McKnight has been a police officer for 23 years. She has worked in patrol and the domestic violence unit.
Her last post before moving to the wellness unit two years ago was in homicide, where she was the file coordinator of a double murder on Broadway, where an innocent 15-year-old boy was shot while riding in a car with his parents.
McKnight burned out from the workload and emotional toll of the job. She took some time off to take a trip to Jordan, where she did volunteer work for Habitat for Humanity and toured the country.
But she almost died there, she said, after getting caught in a flash flood.
Upon return, she spoke to a psychologist about her experiences on and off the job and discussed what her next posting would be in the department. She had a choice between the missing persons team and the wellness unit. She was cautioned about the heavy toll the wellness unit could have on her.
“Hands down, it is the right position for me,” she said. “I'm so glad I did it. I did a lot of personal therapy to figure out my trauma and to get it out of my body. So now I have first-hand experience, and I'm more than willing to share that with my colleagues.”
She acknowledged she has the added privilege of taking Zen home with her at the end of the day. McKnight was set to retire next year, but will stay on the job for at least five more years because of the satisfaction she gets from working with Zen.
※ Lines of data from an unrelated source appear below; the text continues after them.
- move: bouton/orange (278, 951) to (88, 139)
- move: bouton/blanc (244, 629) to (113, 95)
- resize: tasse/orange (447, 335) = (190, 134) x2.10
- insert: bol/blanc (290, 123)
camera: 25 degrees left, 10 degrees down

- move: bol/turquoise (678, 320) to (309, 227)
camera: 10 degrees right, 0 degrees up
In that time, she expects the department to bring on another dog to replace Zen, who was raised and initially trained to be an assistance dog for someone with a physical disability, or who is deaf or hard-of-hearing.
Zen represented his name very well during this reporter’s visit to the VPD’s Cambie Street precinct, where he interacted with officers and posed for photographs. Mostly though, he was sacked out on the carpet.
“The tension in the room is notably lower when Zen is present, and that tells me he's done his job, which is why we got him,” said McKnight, who praised the work done by PADS to raise and train Zen. “This is the end result of their work right here.”